• What the task requires
Reproduce the listing from the line containing "How many of the white" through the line containing "Answer: approximately 0°", with "leafy plant" replaced by "green shrub" and everything else unchanged. Give only those lines, and leave the pictures out.

################

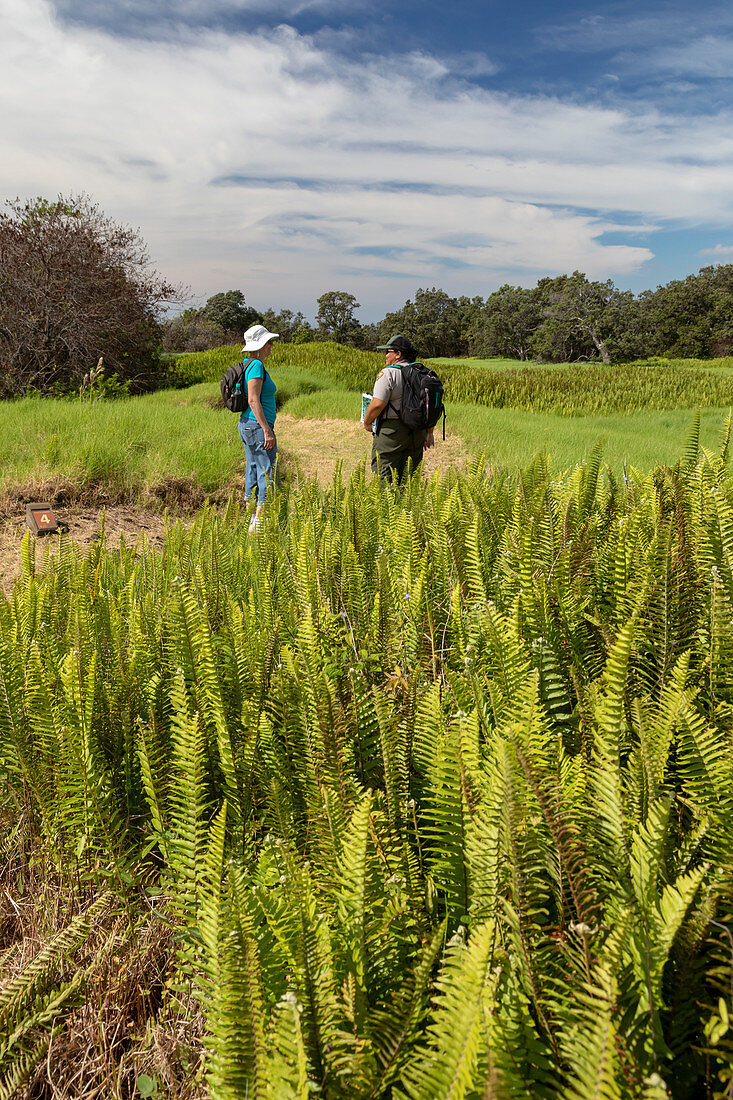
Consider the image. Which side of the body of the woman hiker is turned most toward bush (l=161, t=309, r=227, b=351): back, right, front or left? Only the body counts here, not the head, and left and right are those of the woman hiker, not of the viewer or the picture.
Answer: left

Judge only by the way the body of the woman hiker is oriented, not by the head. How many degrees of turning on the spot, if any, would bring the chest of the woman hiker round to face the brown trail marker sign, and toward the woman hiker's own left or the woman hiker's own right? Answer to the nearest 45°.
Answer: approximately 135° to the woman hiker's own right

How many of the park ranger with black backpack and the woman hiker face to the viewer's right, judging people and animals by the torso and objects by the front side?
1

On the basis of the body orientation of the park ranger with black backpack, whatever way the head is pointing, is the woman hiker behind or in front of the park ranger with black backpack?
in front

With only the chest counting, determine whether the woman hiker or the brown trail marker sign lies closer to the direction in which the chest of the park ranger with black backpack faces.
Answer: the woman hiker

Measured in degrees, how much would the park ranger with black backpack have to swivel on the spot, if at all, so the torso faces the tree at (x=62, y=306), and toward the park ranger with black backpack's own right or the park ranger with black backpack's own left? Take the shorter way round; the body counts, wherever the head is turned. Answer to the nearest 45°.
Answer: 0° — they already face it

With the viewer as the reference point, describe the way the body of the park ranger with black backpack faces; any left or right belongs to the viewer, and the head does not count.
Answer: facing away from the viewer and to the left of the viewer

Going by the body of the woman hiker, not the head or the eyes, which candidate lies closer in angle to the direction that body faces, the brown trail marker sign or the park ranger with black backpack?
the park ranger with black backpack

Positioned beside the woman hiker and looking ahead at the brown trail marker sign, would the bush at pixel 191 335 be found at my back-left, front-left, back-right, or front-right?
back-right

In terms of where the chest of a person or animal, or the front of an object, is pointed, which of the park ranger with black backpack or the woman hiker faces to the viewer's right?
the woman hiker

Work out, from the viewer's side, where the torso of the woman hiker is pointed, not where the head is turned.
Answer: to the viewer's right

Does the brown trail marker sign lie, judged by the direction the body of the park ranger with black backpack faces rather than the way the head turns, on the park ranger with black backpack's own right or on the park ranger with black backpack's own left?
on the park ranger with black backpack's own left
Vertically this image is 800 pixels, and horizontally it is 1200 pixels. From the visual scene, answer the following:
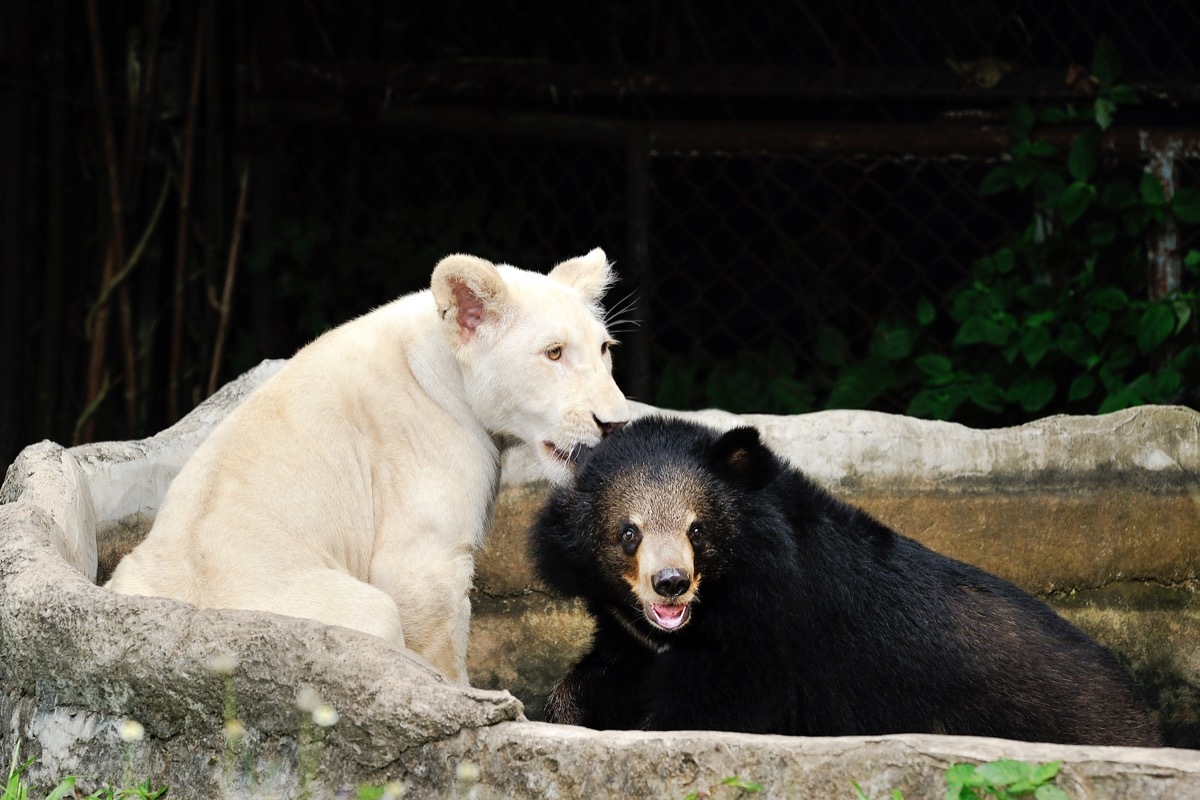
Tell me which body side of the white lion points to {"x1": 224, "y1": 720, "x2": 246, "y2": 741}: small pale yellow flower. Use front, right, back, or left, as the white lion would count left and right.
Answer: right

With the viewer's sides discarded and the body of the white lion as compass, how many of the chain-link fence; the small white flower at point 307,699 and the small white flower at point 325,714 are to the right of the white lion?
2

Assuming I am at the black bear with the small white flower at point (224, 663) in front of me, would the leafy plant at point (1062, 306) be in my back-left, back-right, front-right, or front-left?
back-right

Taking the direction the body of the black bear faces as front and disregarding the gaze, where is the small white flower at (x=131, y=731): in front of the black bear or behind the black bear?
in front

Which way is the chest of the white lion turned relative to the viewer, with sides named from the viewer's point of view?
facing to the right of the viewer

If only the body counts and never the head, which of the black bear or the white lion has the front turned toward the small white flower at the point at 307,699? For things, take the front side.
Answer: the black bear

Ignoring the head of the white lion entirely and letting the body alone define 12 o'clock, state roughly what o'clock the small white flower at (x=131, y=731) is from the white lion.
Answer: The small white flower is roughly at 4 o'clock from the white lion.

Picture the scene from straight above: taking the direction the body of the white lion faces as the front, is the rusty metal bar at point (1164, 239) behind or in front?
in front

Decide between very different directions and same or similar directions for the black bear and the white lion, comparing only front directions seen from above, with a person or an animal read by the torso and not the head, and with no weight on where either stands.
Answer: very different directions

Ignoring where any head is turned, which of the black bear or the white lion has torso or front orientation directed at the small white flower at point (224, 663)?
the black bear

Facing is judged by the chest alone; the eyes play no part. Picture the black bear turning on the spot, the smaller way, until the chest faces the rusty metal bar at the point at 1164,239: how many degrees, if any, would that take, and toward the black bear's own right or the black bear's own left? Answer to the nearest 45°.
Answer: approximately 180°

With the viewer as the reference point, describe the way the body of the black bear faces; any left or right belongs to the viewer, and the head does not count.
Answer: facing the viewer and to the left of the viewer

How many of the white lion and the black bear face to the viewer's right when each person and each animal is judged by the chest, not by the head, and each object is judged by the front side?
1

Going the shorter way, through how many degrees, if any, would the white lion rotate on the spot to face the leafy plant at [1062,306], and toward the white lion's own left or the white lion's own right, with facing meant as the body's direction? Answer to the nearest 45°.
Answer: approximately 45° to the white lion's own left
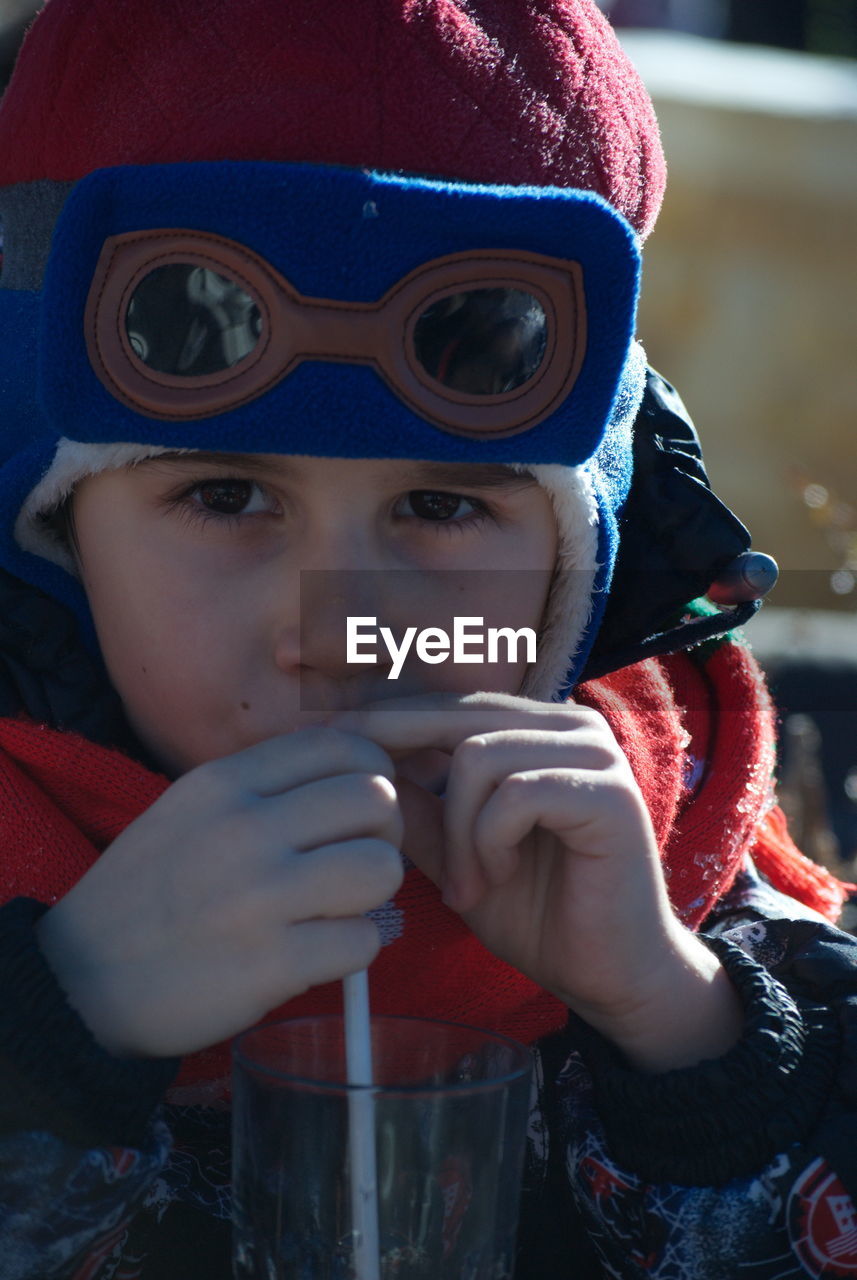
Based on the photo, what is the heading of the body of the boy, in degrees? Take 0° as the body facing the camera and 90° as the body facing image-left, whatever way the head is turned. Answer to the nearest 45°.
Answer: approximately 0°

################

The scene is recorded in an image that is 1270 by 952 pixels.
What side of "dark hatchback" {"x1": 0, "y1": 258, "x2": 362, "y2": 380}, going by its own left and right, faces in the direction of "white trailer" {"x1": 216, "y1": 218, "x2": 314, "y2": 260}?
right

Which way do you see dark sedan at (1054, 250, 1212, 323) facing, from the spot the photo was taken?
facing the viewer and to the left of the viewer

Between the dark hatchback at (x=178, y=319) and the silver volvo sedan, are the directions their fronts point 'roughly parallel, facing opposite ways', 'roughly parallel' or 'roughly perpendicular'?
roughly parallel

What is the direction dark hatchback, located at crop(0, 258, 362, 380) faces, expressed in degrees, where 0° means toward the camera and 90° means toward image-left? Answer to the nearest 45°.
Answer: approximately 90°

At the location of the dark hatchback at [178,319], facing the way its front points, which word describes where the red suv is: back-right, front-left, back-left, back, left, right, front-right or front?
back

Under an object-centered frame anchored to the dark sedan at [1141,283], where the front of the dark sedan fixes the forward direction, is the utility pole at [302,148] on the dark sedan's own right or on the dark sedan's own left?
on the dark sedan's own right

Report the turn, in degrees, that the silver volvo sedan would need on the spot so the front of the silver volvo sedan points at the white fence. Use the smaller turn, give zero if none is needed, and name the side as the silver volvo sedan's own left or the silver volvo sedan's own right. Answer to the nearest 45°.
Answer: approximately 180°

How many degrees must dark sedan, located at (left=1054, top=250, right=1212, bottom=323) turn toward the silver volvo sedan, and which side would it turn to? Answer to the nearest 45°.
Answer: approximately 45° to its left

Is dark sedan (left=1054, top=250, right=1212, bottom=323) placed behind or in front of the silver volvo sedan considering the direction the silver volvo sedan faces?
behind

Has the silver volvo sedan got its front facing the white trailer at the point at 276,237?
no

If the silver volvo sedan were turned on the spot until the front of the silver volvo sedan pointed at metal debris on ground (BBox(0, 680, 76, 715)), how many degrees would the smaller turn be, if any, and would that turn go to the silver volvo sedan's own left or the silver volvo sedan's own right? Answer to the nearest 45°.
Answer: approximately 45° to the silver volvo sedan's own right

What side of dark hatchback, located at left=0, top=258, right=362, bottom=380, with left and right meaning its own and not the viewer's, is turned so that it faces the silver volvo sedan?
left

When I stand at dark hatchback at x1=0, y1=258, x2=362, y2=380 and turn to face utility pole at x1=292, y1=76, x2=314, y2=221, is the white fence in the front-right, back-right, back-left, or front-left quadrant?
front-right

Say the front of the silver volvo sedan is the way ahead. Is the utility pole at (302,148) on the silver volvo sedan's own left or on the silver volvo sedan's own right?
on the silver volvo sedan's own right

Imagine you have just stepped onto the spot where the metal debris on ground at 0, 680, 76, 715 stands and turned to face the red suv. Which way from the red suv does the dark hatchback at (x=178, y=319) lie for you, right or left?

################

• Output of the task
How many of the white lion and the black bear face to the viewer's right when each person and each animal is judged by the chest, not by the head, and each object is judged by the front side?
1

Going the shorter way, through how many degrees, if any, would the white lion rotate on the spot to face the green shrub at [1062,306], and toward the white lion's own left or the white lion's own right, with facing meant as the body's direction? Answer to the nearest 45°.
Answer: approximately 45° to the white lion's own left
Based on the photo, what is the heading of the body of the boy, in degrees? Take 0° as the body facing the camera and 90° as the body facing image-left, whatever way the head is turned. Answer to the nearest 45°.
Answer: approximately 0°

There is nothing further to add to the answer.